PROBLEMS TO WORK ON:
A. Translate this sentence from the QEMU mailing-list message into Spanish: "I have done an audit of the ARMv7 boards to see what can boot a vanilla linux kernel."
B. Resume the QEMU mailing-list message after its last sentence, "So going board-by-board, these are the issues."

EXCERPT TO READ:
--------------------

From: Peter Crosthwaite
Subject: Re: [Qemu-devel] QEMU+Linux ARMv7A current state
Date: Sat, 3 Oct 2015 18:48:05 -0700

On Sat, Oct 3, 2015 at 5:21 PM, Guenter Roeck <address@hidden> wrote:
> On 10/03/2015 02:31 PM, Peter Crosthwaite wrote:
>>
>> Hi,
>>
>> I have done an audit of the ARMv7 boards to see what can boot a
>> vanilla linux kernel. The basic approach is to build ARM
>> multi_v7_defconfig kernel and boot QEMU using the DTBs built out by
>> the kernel. The intersection of what mainline Linux has a DTB for and
>> what QEMU models is tested. The boards that do/should work include:
>>
>>      vexpress-a9
>>      vexpress-a15
>>      smdkc210 (exynos)
>>      xilinx-zynq-a9
>>      cubieboard (allwinner)
>>      highbank
>>      midway
>>      virt
>>
>> Have I missed anything?
>>
>> The basic rule is, no source code, config, or DTB edits allowed (i.e.
>> what is a day0 user of QEMU+Linux going to experience?).
>>
>> So going board-by-board, these are the issues.

--------------------

EXTRACTED DATA:

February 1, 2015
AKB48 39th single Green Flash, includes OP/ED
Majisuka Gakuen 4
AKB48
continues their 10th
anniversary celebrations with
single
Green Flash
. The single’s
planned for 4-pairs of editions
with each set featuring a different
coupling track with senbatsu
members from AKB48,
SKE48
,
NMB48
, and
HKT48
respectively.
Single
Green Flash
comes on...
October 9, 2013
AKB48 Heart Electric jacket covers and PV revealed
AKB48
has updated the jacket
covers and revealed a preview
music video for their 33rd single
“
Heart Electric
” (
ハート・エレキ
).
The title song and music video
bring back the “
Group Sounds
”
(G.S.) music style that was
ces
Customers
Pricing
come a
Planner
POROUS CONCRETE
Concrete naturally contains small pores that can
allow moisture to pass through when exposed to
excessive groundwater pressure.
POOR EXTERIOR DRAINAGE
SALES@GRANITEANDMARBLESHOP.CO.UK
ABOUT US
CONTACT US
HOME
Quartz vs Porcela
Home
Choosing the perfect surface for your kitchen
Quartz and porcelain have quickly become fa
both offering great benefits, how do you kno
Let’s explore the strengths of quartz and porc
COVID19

--------------------

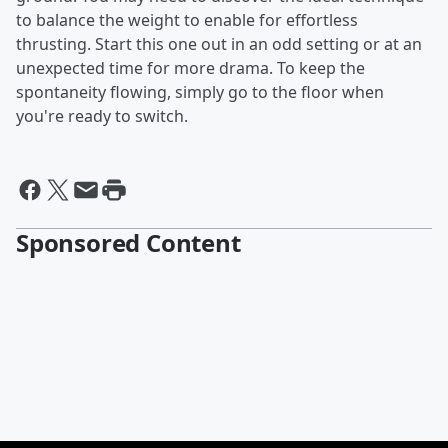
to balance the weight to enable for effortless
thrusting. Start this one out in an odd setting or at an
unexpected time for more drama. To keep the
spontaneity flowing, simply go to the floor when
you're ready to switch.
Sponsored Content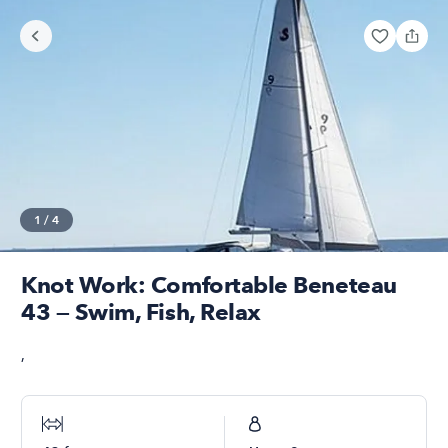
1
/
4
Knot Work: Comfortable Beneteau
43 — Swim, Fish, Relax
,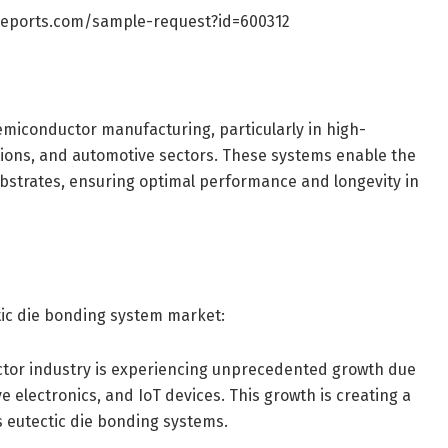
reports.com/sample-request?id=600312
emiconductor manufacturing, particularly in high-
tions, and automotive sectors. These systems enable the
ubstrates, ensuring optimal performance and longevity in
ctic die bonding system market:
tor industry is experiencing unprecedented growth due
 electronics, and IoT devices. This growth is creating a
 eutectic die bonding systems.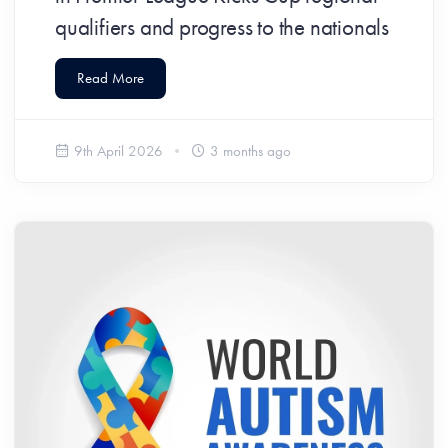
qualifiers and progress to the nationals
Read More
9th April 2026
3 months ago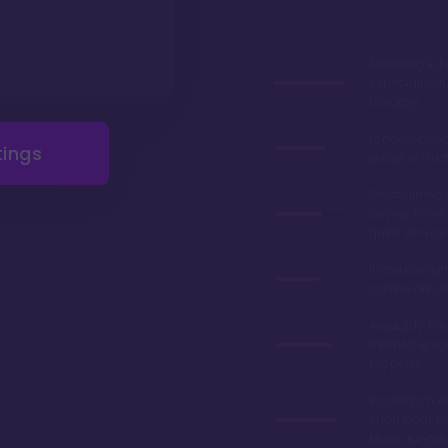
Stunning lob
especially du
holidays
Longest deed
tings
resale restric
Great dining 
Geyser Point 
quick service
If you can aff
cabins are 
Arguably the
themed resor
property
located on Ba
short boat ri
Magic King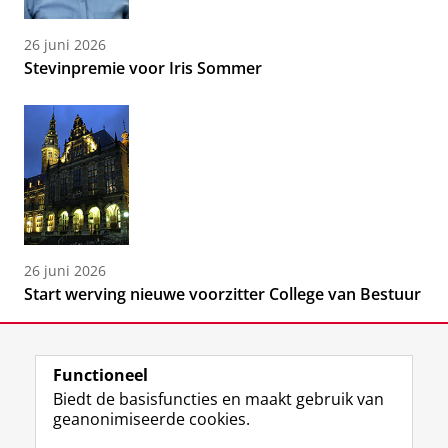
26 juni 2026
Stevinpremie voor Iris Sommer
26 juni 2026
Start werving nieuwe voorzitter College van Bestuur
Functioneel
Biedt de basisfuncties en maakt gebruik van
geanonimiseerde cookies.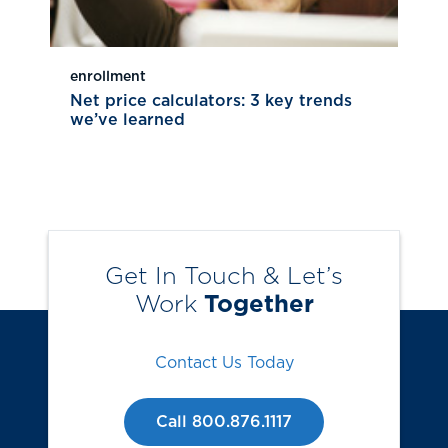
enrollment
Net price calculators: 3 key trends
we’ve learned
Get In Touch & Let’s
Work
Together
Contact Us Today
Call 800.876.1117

--------------------

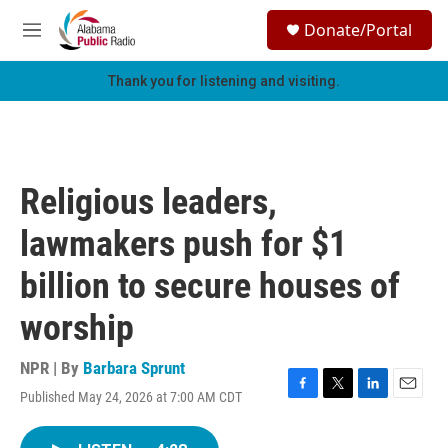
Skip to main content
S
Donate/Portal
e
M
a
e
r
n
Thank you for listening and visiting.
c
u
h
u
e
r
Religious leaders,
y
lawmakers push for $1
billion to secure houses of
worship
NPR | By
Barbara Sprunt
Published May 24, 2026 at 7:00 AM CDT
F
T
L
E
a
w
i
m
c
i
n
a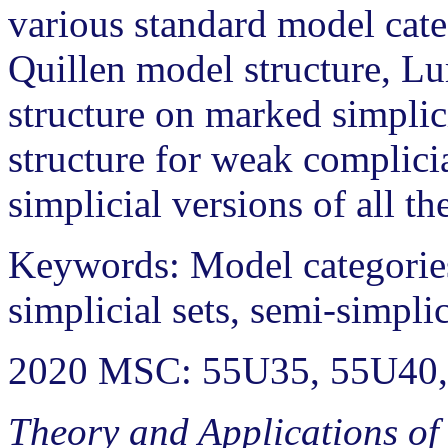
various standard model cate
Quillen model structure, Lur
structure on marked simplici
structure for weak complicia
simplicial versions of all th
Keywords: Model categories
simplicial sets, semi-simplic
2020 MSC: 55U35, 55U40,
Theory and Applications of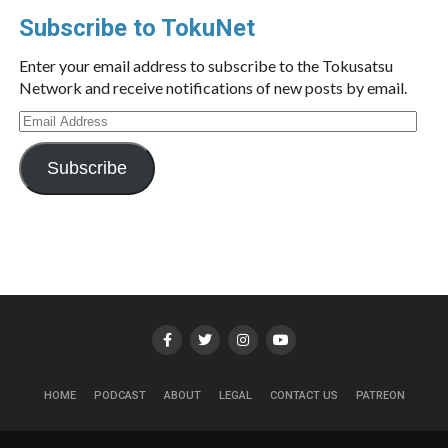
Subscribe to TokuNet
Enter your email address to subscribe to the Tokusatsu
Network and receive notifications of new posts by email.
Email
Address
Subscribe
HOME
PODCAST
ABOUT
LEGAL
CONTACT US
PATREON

--------------------

RESULTS OF THE TASKS:
A. He hecho una auditoría de las placas ARMv7 para ver cuáles pueden arrancar un kernel de Linux sin modificar.

B.
>>
>> highbank/midway:
>>
>> The kernel expects a secure monitor to be present which does at-least
>> two things:
>>
>> * PSCI
>> * Some cache-maintainance ops.
>>
>> QEMU has PSCI support, but the 0.1 command codings specified in the
>> DTB are different to QEMUs 0.1 encodings. So I switched monitor mode
>> for the CPUs on (it was conservatively set to off by the original
>> authors of the QEMU ARM monitor support) and turned PSCI on. I had to
>> write some patches to remap the PSCI encodings to highbank's custom
>> ones and then the kernel at least entry-points all 4 cpus. It then
>> deadlocks on something that I am yet to figure out. So the PSCI SMP
>> stuff is shelved.
>>
>> The cache-maintenance is a bigger issue, that stops even a single core
>> boot. The kernel cache controller driver is doing an smc that QEMU
>> goes haywire on (as there simply is no firmware to catch the smc). But
>> caches in QEMU are a nop, so I wrote some monitor firmware that just
>> erets the smc without action and it works.
>>
>> I am using Sata (sysbus-ahci) for the boot media which works straight
>> out of the box.
>>
>> So single core highbank works with the dummy monitor firmware and the
>> monitor mode restrictor removed.
>>
> I have highbank working with multi_v7_defconfig. It generates a warning,
> though.
>
> WARNING: CPU: 0 PID: 0 at arch/arm/mach-highbank/highbank.c:60
> highbank_l2c310_write_sec+0x34/0x58()
> [    0.000000] Highbank L2C310: ignoring write to reg 0x104
>

Yes I am ignoring this.

> I think this is a kernel problem.
>
> It also generates an SMC request.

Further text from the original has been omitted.